Currently, there are two mass-market electric cars, the Nissan LEAF and the Chevrolet Volt. The Nissan LEAF, while pricey with a price tag of roughly $32,000, boasts major federal tax incentives (which can bring the cost down to $20,000–$25,000 depending on the state), long battery warranties, zero Carbon Dioxide emissions, and it never needs an oil change. It does, however, require eight hours for a full charge, which costs approximately $560 annually. The Chevrolet Volt is not entirely electric with a gas engine that’s used when needed. The Volt can drive 35 miles on a single charge, was named Car of the Year by Motor Trend, and comes with a $7,500 federal tax credit, and as much as $5,000 in state tax credits, again depending on the state.
The Toyota Prius still leads the market in hybrid cars with 50 mpg and an estimated price tag of $21,000. Consumer Reports claims that the Prius is a better value than the Nissan Leaf or Chevrolet Volt, even though it takes more gas to fuel. Other hybrids on the market—Ford Fusion (39 mpg), the re-launched Honda Insight (41 mpg), and the Honda Civic Hybrid (41 mpg)—are also gaining in popularity. For a luxury model, the Lincoln MKZ Hybrid is comparable to the Ford Fusion with 39 mpg as well. While still garnering good reviews, these models are less fuel economic than their counterparts—Nissan Altima Hybrid (33 mpg), Toyota Camry Hybrid (33 mpg), and Ford Escape Hybrid (32 mpg).

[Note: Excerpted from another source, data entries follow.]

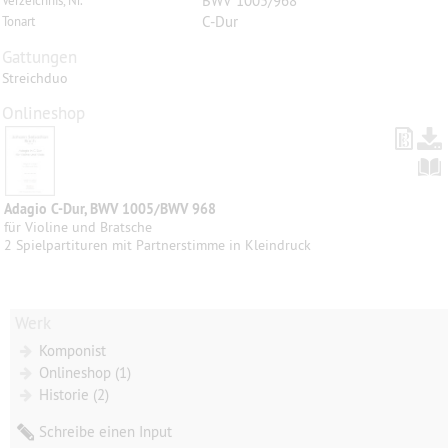
BWV 1005/968
Verzeichnis, Nr.
C-Dur
Tonart
Gattungen
Streichduo
Onlineshop
Adagio C-Dur, BWV 1005/BWV 968
für Violine und Bratsche
2 Spielpartituren mit Partnerstimme in Kleindruck
Werk
Komponist
Onlineshop (1)
Historie (2)
Schreibe einen Input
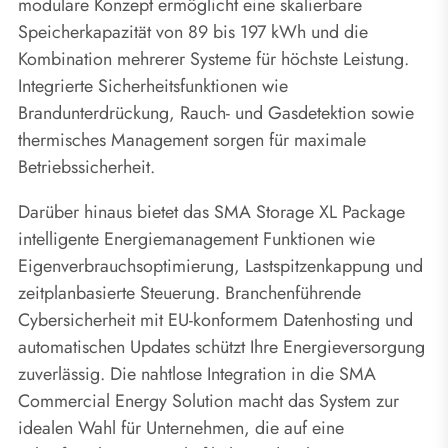
modulare Konzept ermöglicht eine skalierbare
Speicherkapazität von 89 bis 197 kWh und die
Kombination mehrerer Systeme für höchste Leistung.
Integrierte Sicherheitsfunktionen wie
Brandunterdrückung, Rauch- und Gasdetektion sowie
thermisches Management sorgen für maximale
Betriebssicherheit.
Darüber hinaus bietet das SMA Storage XL Package
intelligente Energiemanagement Funktionen wie
Eigenverbrauchsoptimierung, Lastspitzenkappung und
zeitplanbasierte Steuerung. Branchenführende
Cybersicherheit mit EU-konformem Datenhosting und
automatischen Updates schützt Ihre Energieversorgung
zuverlässig. Die nahtlose Integration in die SMA
Commercial Energy Solution macht das System zur
idealen Wahl für Unternehmen, die auf eine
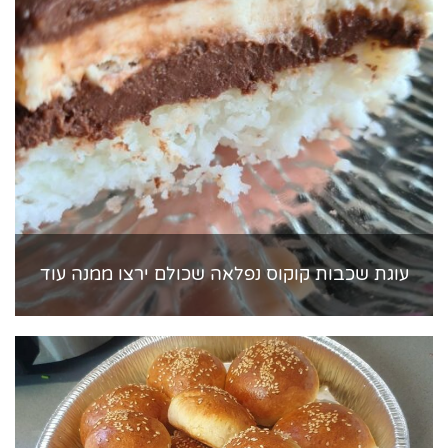
עוגת שכבות קוקוס נפלאה שכולם ירצו ממנה עוד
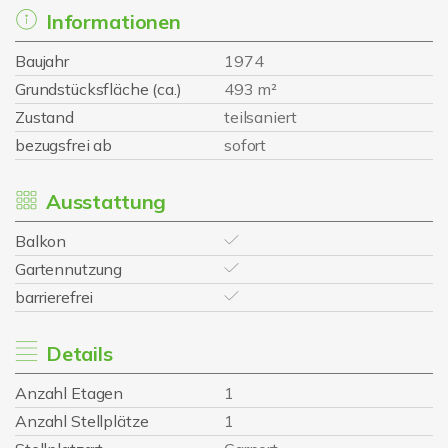
Informationen
Baujahr
1974
Grundstücksfläche (ca.)
493 m²
Zustand
teilsaniert
bezugsfrei ab
sofort
Ausstattung
Balkon
Gartennutzung
barrierefrei
Details
Anzahl Etagen
1
Anzahl Stellplätze
1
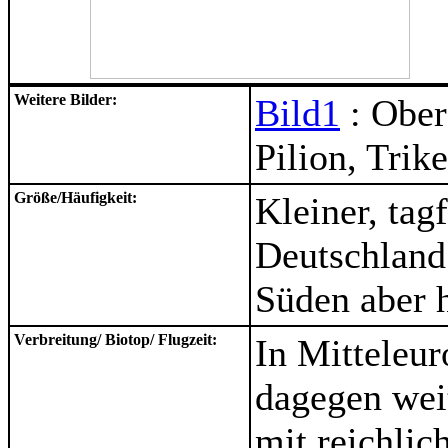
Weitere Bilder:
Bild1
: Ober
Pilion, Trik
Größe/Häufigkeit:
Kleiner, tagf
Deutschland 
Süden aber h
Verbreitung/ Biotop/ Flugzeit:
In Mitteleur
dagegen wei
mit reichlic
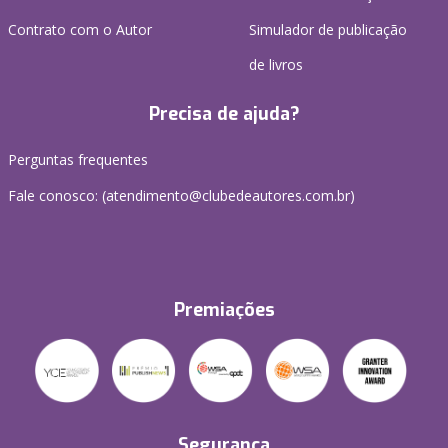
Contrato com o Autor
Simulador de publicação
de livros
Precisa de ajuda?
Perguntas frequentes
Fale conosco: (atendimento@clubedeautores.com.br)
Premiações
Segurança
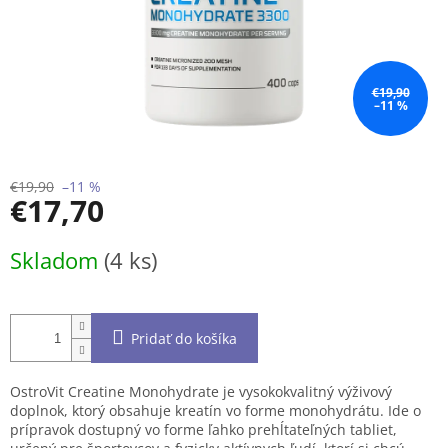
€19,90
–11 %
€19,90
–11 %
€17,70
Jednotková
Skladom
(4 ks)
cena:
Pridať do košíka
OstroVit Creatine Monohydrate je vysokokvalitný výživový
doplnok, ktorý obsahuje kreatín vo forme monohydrátu. Ide o
prípravok dostupný vo forme ľahko prehĺtateľných tabliet,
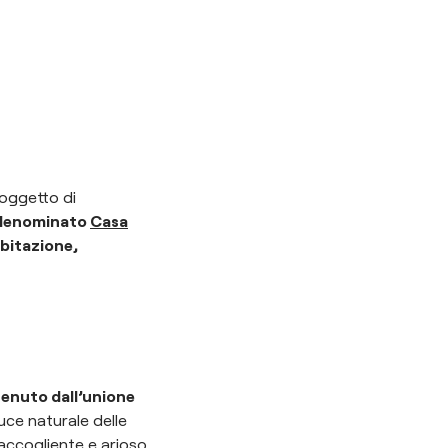
 oggetto di
, denominato
Casa
abitazione,
ttenuto dall’unione
uce naturale delle
accogliente e arioso.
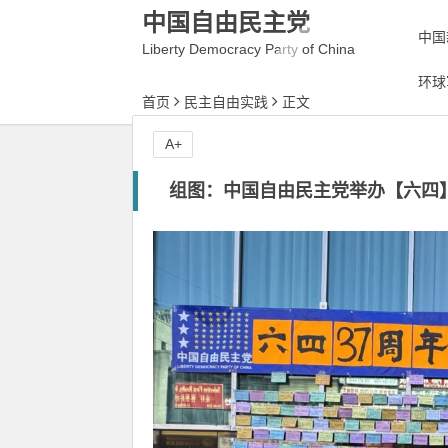
中国自由民主党
中国
Liberty Democracy Party of China
环球
首页
民主自由实践
正文
A+
组图：中国自由民主党举办【六四】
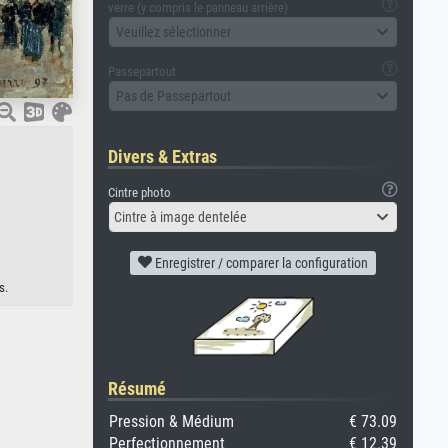
verre (y compris le panneau arrière)
Veuillez sélectionner
Passepartout
Pas de Passepartout
Divers & Extras
Cintre photo
Cintre à image dentelée
Enregistrer / comparer la configuration
s.
Résumé
Pression & Médium
€ 73.09
Perfectionnement
€ 12.39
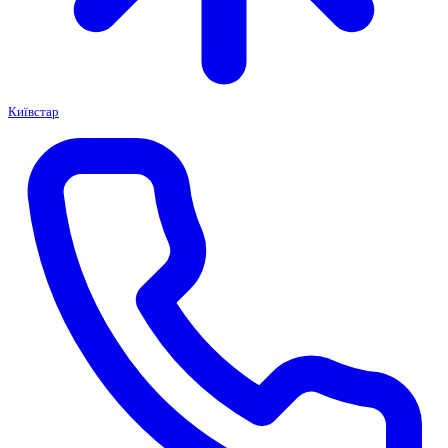
Київстар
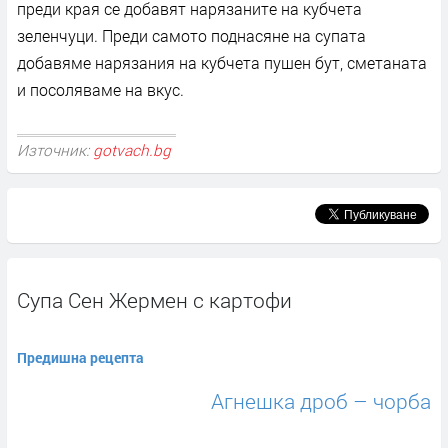
преди края се добавят нарязаните на кубчета
зеленчуци. Преди самото поднасяне на супата
добавяме нарязания на кубчета пушен бут, сметаната
и посоляваме на вкус.
Източник:
gotvach.bg
Супа Сен Жермен с картофи
Предишна рецепта
Агнешка дроб – чорба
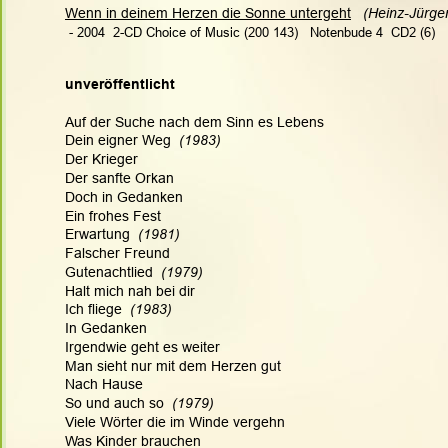
Wenn in deinem Herzen die Sonne untergeht
(Heinz-Jürge
 - 2004  2-CD Choice of Music (200 143)   Notenbude 4  CD2 (6)
unveröffentlicht
Auf der Suche nach dem Sinn es Lebens
Dein eigner Weg  
(1983)
Der Krieger
Der sanfte Orkan
Doch in Gedanken
Ein frohes Fest
Erwartung  
(1981)
Falscher Freund
Gutenachtlied 
 (1979)
Halt mich nah bei dir 
Ich fliege 
 (1983)
In Gedanken
Irgendwie geht es weiter
Man sieht nur mit dem Herzen gut
Nach Hause
So und auch so  
(1979)
Viele Wörter die im Winde vergehn
Was Kinder brauchen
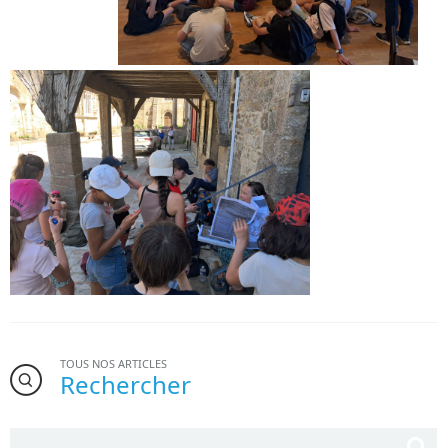
TOUS NOS ARTICLES
Rechercher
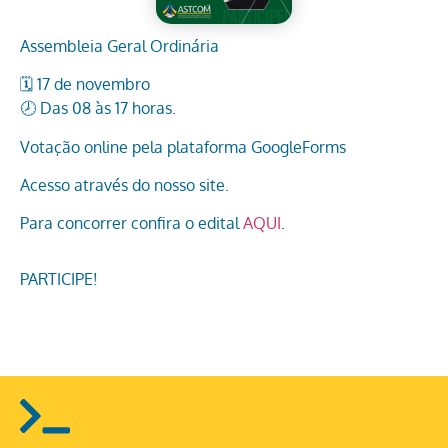
Assembleia Geral Ordinária
🗓️ 17 de novembro
🕗 Das 08 às 17 horas.
Votação online pela plataforma GoogleForms
Acesso através do nosso site.
Para concorrer confira o edital
AQUI
.
PARTICIPE!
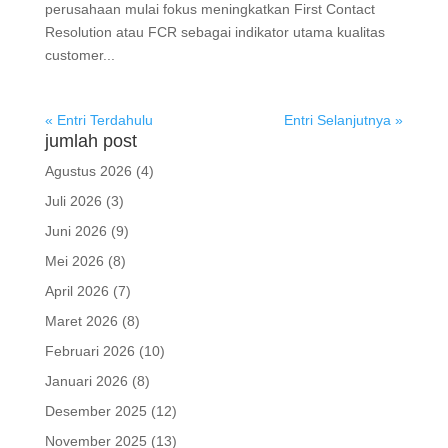
perusahaan mulai fokus meningkatkan First Contact
Resolution atau FCR sebagai indikator utama kualitas
customer...
« Entri Terdahulu
Entri Selanjutnya »
jumlah post
Agustus 2026
(4)
Juli 2026
(3)
Juni 2026
(9)
Mei 2026
(8)
April 2026
(7)
Maret 2026
(8)
Februari 2026
(10)
Januari 2026
(8)
Desember 2025
(12)
November 2025
(13)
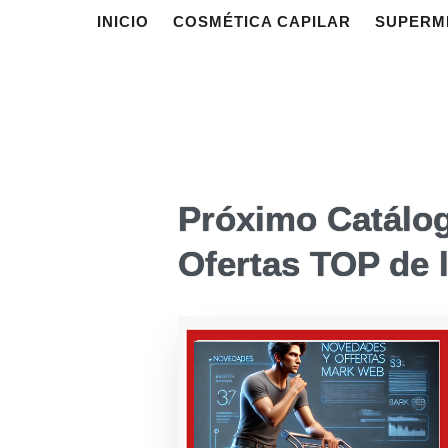
INICIO
COSMÉTICA CAPILAR
SUPERM
Próximo Catálog
Ofertas TOP de 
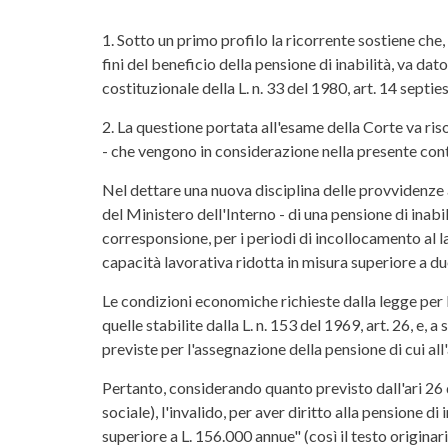
1. Sotto un primo profilo la ricorrente sostiene che
fini del beneficio della pensione di inabilità, va dato
costituzionale della L. n. 33 del 1980, art. 14 septies
2. La questione portata all'esame della Corte va ris
- che vengono in considerazione nella presente con
Nel dettare una nuova disciplina delle provvidenze a 
del Ministero dell'Interno - di una pensione di inabil
corresponsione, per i periodi di incollocamento al l
capacità lavorativa ridotta in misura superiore a due 
Le condizioni economiche richieste dalla legge per 
quelle stabilite dalla L. n. 153 del 1969, art. 26, e
previste per l'assegnazione della pensione di cui all
Pertanto, considerando quanto previsto dall'ari 26 
sociale), l'invalido, per aver diritto alla pensione d
superiore a L. 156.000 annue" (così il testo originario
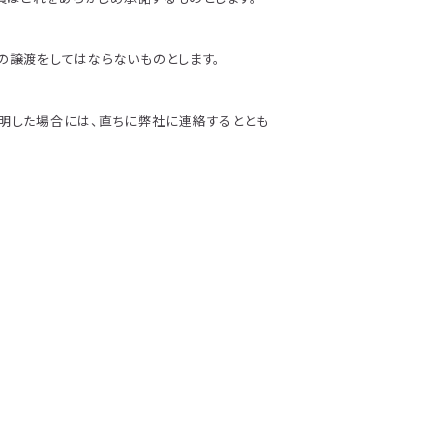
の譲渡をしてはならないものとします。
判明した場合には、直ちに弊社に連絡するととも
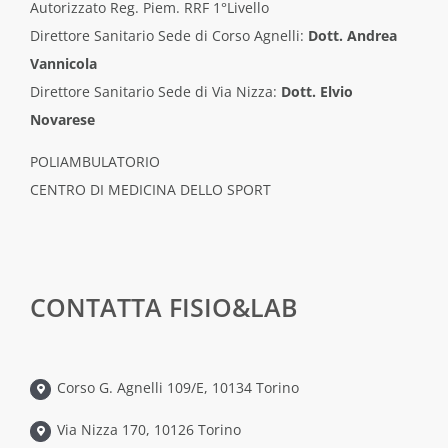
Autorizzato Reg. Piem. RRF 1°Livello
Direttore Sanitario Sede di Corso Agnelli:
Dott. Andrea
Vannicola
Direttore Sanitario Sede di Via Nizza:
Dott. Elvio
Novarese
POLIAMBULATORIO
CENTRO DI MEDICINA DELLO SPORT
CONTATTA FISIO&LAB
Corso G. Agnelli 109/E, 10134 Torino
Via Nizza 170, 10126 Torino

While none of these cars is a hybrid or electric, they all offer the best miles per gallon compared to other gas-fueled autos. For city drivers, the compact, 41-mpg Smart Fortwo Coupe is a great choice, especially for squeezing into small parking spots. While the restyled Volkswagen Jetta, with a starting price of $16,000, gets 34 mpg, it does produce more emissions than others in its class. A bit pricey than its fuel-efficient counterparts, the luxury Audi A3 hatchback runs on diesel fuel and offers 34 mpg.
The Nissan LEAF comes with partially recycled cloth seat fabric and the Ford Fusion uses 85-percent post-industrial materials for their cloth seats. Toyota exclusively offers non-leather seats for the Prius. There are several cars that come with the option of heated cloth interiors, a particularly alluring option during winter. The BMW (1 and 3 series), Mercedes Benz (C class series), and some Volkswagen models like the Jetta and Routan offer faux-leather seats as a standard option. When asking for fake leather for your car, know your lingo. It might be called leatherette, V-Tex leatherette, MB-Tex (for Mercedes Benz cars), or pleather. Some spots in a car that you might not know contain leather are the steering wheel and gear shift.
For car drivers who are environmentally aware, now there are a ton of great options for choosing a car that will lessen our dependency on gasoline. Now what can we do about traffic?